AI could hold answers for India’s manpower scarce health system

AI could overcome shortage of trained medical professionals
Robotic surgery

Artificial Intelligence is the next healthcare milestone. For India, on the cusp of public health history with National Health Protection Scheme, it holds many promises

India plans to march into the future powered by its demographic dividend. That is why it is more than a tad ironical that the most crippling barrier to universal healthcare access India faces is of manpower.

And as it embarks on an ambitious two-pronged strategy – health and wellness centres for prevention and the world’s largest funded health insurance for tertiery care – to rectify that situation, it is also imperative that it looks for manpower solutions. Artificial intelligence could hold some answers. The USFDA is already moving to encourage AI-based healthcare applications.

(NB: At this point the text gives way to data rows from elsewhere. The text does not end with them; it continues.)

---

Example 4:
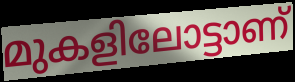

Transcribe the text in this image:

മുകളിലോട്ടാണ്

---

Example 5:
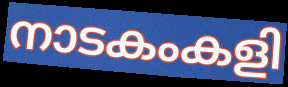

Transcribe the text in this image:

നാടകംകളി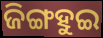
ଜିଙ୍ଗହୁଇ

“AI holds enormous promise for the future of medicine…We expect to see an increasing number of AI-based submissions in the coming years, starting with medical imaging devices, and we’re working with experts in the field,” FDA Commissioner Scott Gottlieb said at the Health Datapalooza conference in Washington, D.C. earlier this week. FDA, he added was working on a new regulatory framework so that innovators can work on this.

For India, the biggest and the most immediate – also perhaps the lowest hanging AI fruit – use of AI could be in management of medical records and efficient storage  of health data. The Union health ministry and Niti Ayog are already looking for a suitable technology solution for the National Health Protection Mission that will cover 10.74 crore; for the short term though the technology platform on which Telengana operates its flagship Arogyashri health programme will be adopted. AI could be the answer to the quest for a more robust platform.

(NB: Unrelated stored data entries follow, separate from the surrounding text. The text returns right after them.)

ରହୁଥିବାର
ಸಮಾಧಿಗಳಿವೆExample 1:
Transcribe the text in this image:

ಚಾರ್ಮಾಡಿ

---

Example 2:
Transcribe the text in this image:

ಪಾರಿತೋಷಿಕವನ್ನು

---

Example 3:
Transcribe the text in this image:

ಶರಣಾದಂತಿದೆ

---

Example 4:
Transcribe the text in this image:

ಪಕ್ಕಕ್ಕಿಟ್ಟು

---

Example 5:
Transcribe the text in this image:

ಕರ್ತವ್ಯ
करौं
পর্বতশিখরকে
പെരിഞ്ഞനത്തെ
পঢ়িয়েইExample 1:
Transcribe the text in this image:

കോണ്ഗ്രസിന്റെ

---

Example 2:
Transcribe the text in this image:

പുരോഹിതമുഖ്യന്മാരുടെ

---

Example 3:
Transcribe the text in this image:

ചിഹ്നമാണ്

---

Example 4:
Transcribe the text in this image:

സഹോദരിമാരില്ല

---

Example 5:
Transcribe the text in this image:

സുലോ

“There is no doubt that AI in health care remains overhyped and at risk of commercial exploitation, but from the melee, quality collaborative research is emerging. AI requires thorough and systematic evaluation…”

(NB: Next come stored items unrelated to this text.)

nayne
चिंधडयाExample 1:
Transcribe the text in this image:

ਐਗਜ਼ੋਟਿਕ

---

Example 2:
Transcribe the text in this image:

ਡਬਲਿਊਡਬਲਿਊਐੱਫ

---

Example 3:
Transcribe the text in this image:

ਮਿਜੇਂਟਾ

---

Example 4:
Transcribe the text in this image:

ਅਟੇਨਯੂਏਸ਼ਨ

Post rollout, NHPM will also need robust monitoring at multiple levels. The mission envisages providing a Rs 5 lakh annual health cover to eligible families through a public private partnership model. But the tertiary care focus is open to abuse and misuse unless there is focused oversight. That is another area where AI can help. It can help identify treatment mistakes, workflow inefficencies, claim trends that can flag abuse and also keep an eye on unnecessary hospitalisations.

AI has many other possible roles in healthcare, including treatment design, virtual nursing and even patient tracking. While the Indian health system may not be financially prepared or mature enough for some of them, NHPM could do with substantial doses of AI right at the onset in the interest of transparency, better monitoring and efficient decision making.

There are, naturally, pitfalls.

In an editorial The Lancet wrote on December 23, 2017: “2017 has marked a step change for AI in health care. Demonstrable successes with deep learning in other industries have awoken clinical interest. The resulting partnerships between clinicians and data scientists, supported by growing strength of clinical informatics, are beginning to yield positive results. With this change, the skills required to understand the informatics of large datasets, and the insights that can be drawn from them, have become an essential pillar of clinical practice, alongside evidence-based medicine. There is no doubt that AI in health care remains overhyped and at risk of commercial exploitation, but from the melee, quality collaborative research is emerging. AI requires thorough and systematic evaluation prior to integration in routine clinical care but, like other disruptive technologies in the past, the potential for impact should not be underestimated.”